:: The data ::

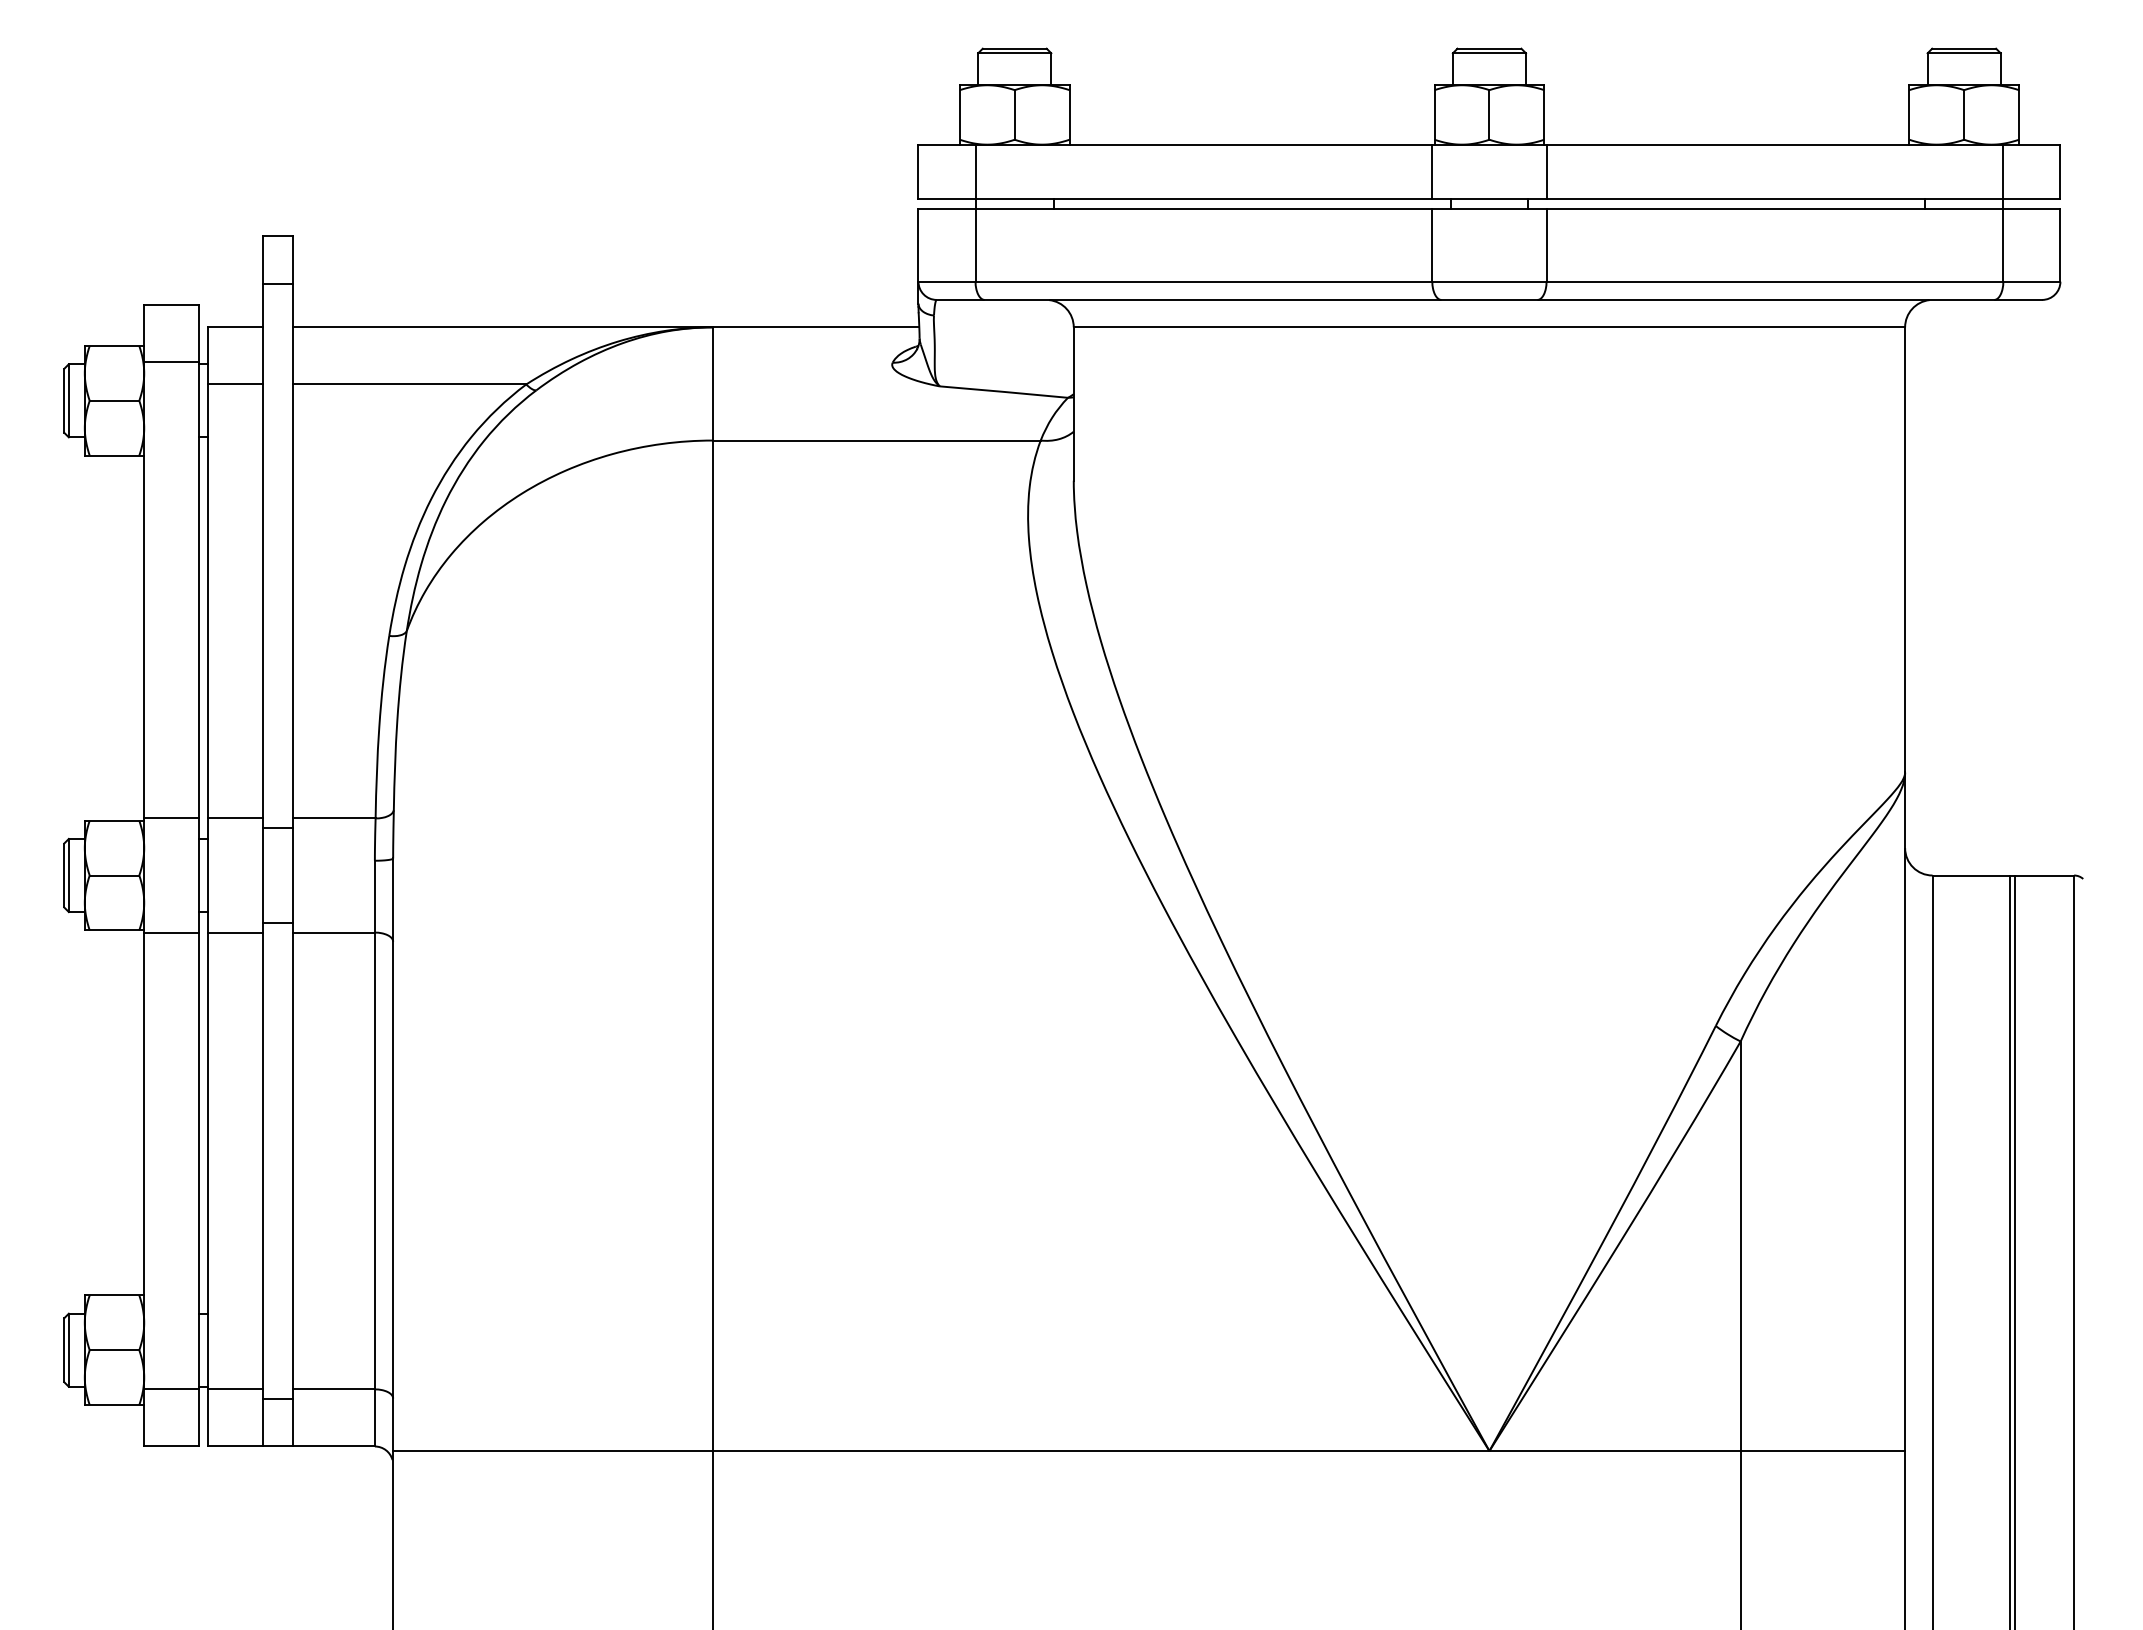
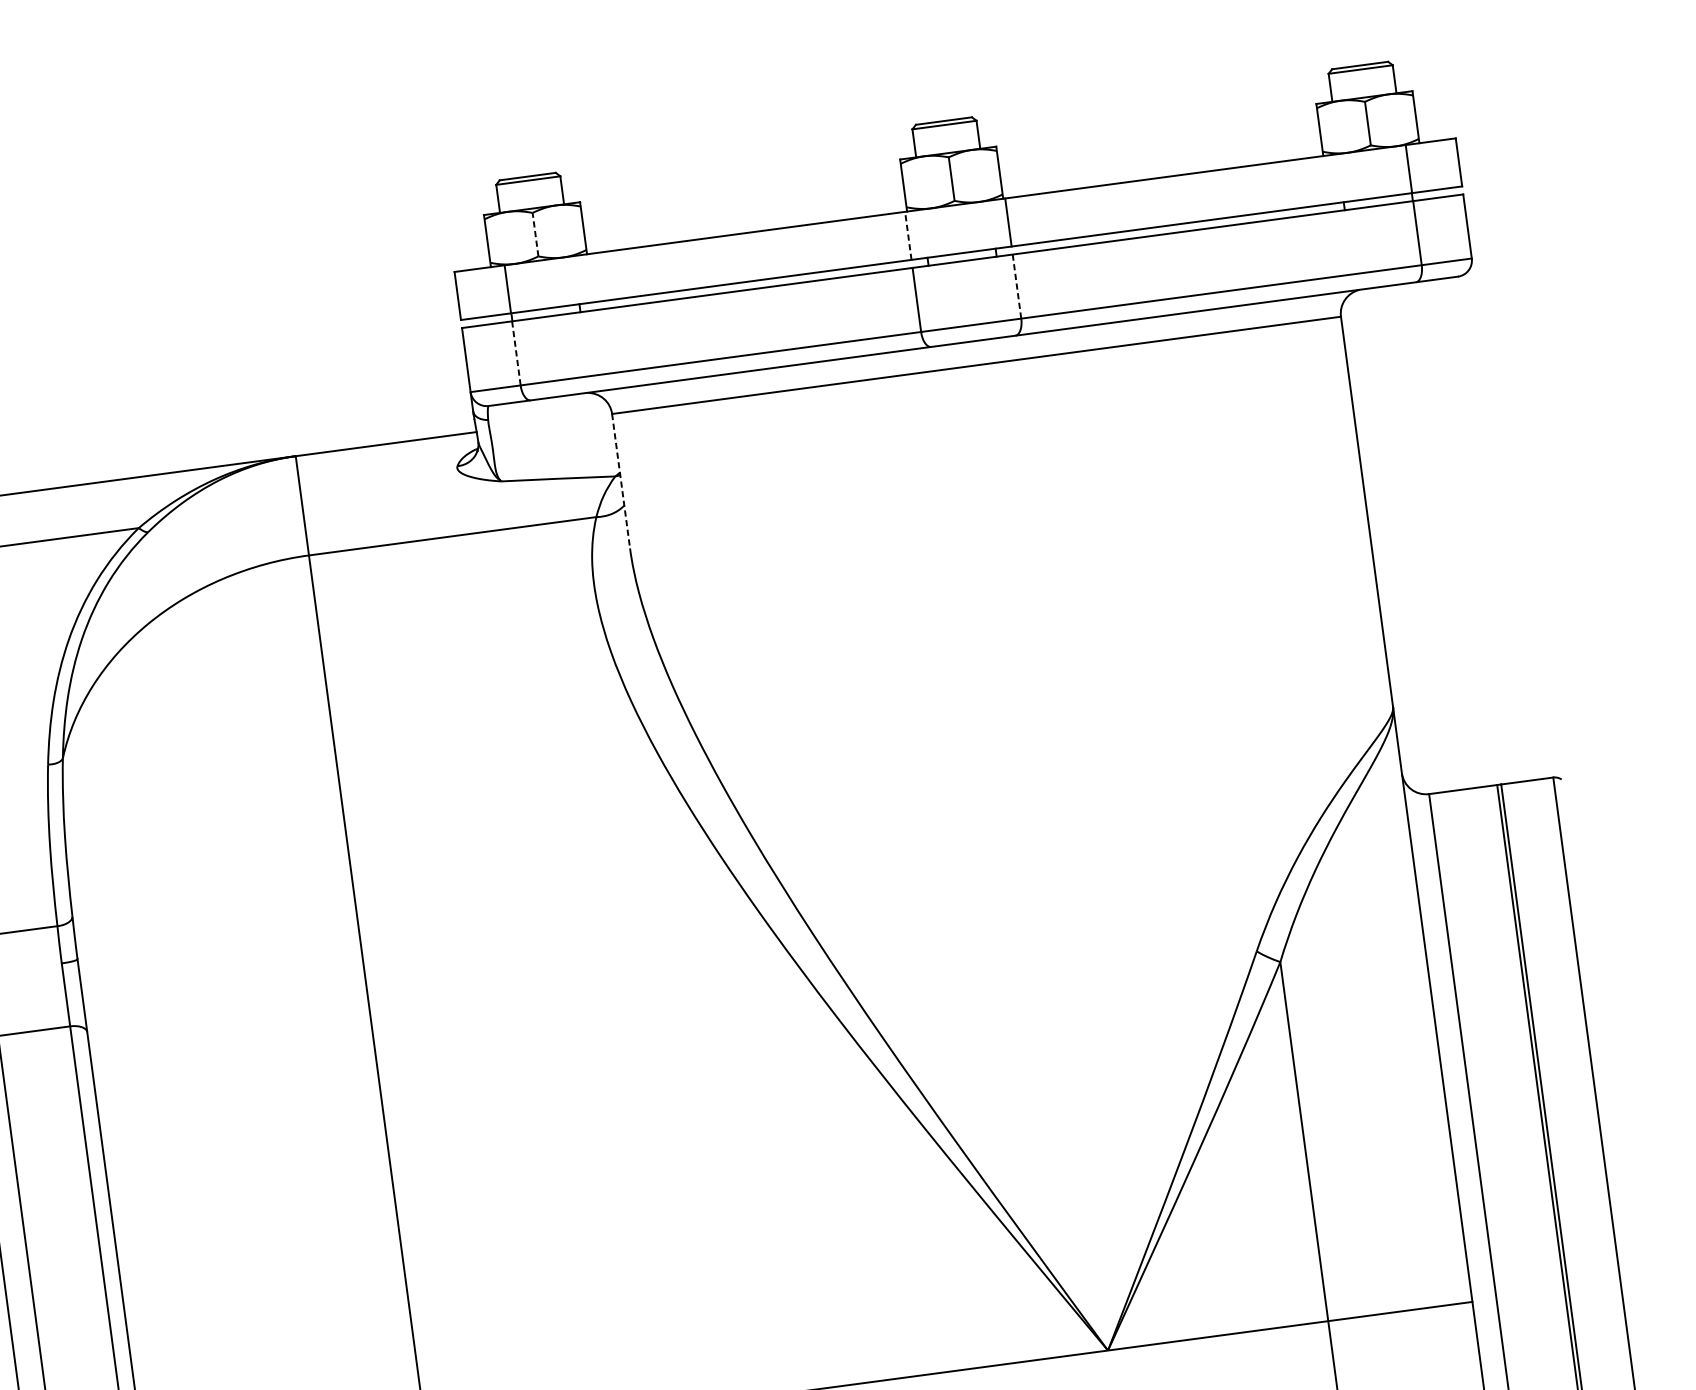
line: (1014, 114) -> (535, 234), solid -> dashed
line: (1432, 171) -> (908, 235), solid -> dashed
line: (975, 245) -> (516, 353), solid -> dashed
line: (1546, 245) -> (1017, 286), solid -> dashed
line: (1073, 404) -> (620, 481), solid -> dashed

==

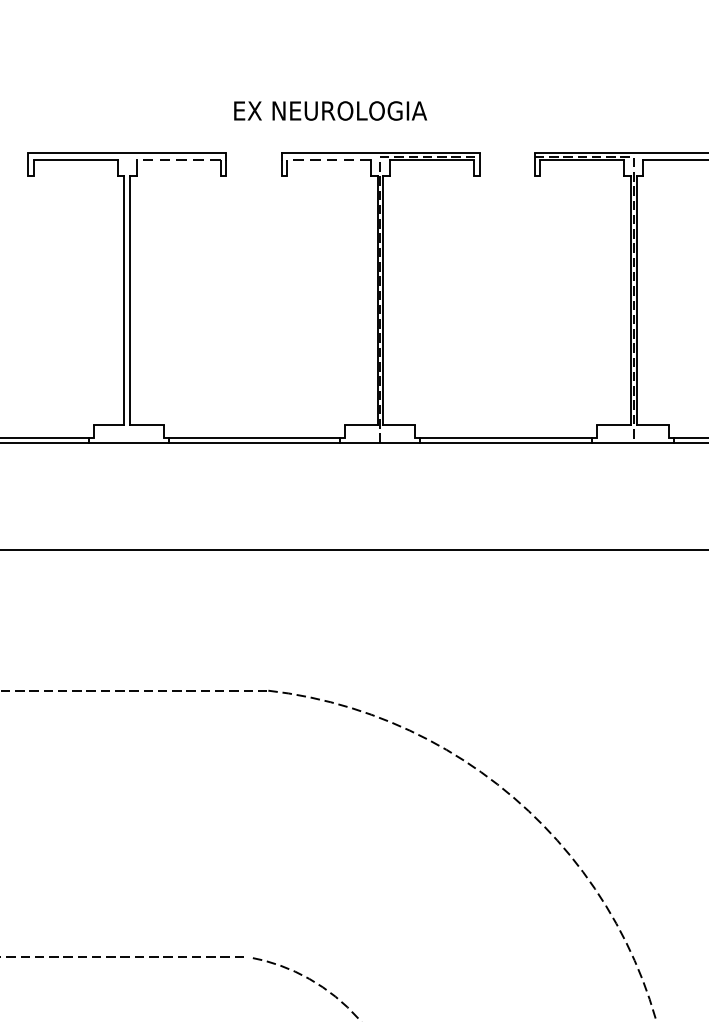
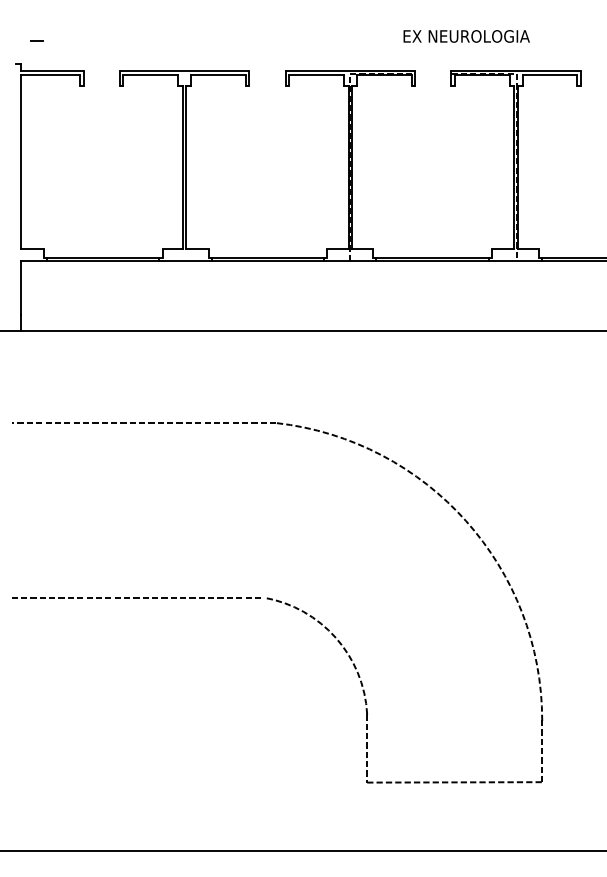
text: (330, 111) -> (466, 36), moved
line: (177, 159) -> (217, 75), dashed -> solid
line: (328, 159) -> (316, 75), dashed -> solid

:: What to work on ::
Only one stretch of the data above is needed. Restate it word for word, from the line containing "line: (1546, 245)" through the line containing "line: (1073, 404)", both ends included.

:: Written answer ::
line: (1546, 245) -> (1017, 286), solid -> dashed
line: (1073, 404) -> (620, 481), solid -> dashed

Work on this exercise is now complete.